• **Data segment**:
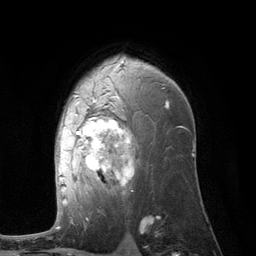
Breast MRI (dynamic contrast-enhanced), one axial slice; slice 76 of 134 in the series (ordered by position); cropped to one breast; dynamic contrast-enhanced series, time point 2 of 6 at this slice position (early post-contrast); 3 T; TE 2.8 ms, TR 7.3 ms; 1.2 mm slice thickness; 256 × 256 image matrix. Female patient.
Structures marked on this image (semi-automatic segmentation, software-assisted and operator-edited):
- enhancing-tissue mask used for the functional tumour volume (all voxels passing the contrast-enhancement thresholds inside the analysis volume; usually the tumour): bounding box (x1, y1, x2, y2) in pixels: (59, 59, 169, 203)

• **Work task**: Every line of the data should be transcribed exactly. Omit the images.

• **Solution**:
Breast MRI (dynamic contrast-enhanced), one axial slice; slice 76 of 134 in the series (ordered by position); cropped to one breast; dynamic contrast-enhanced series, time point 2 of 6 at this slice position (early post-contrast); 3 T; TE 2.8 ms, TR 7.3 ms; 1.2 mm slice thickness; 256 × 256 image matrix. Female patient.
Structures marked on this image (semi-automatic segmentation, software-assisted and operator-edited):
- enhancing-tissue mask used for the functional tumour volume (all voxels passing the contrast-enhancement thresholds inside the analysis volume; usually the tumour): bounding box (x1, y1, x2, y2) in pixels: (59, 59, 169, 203)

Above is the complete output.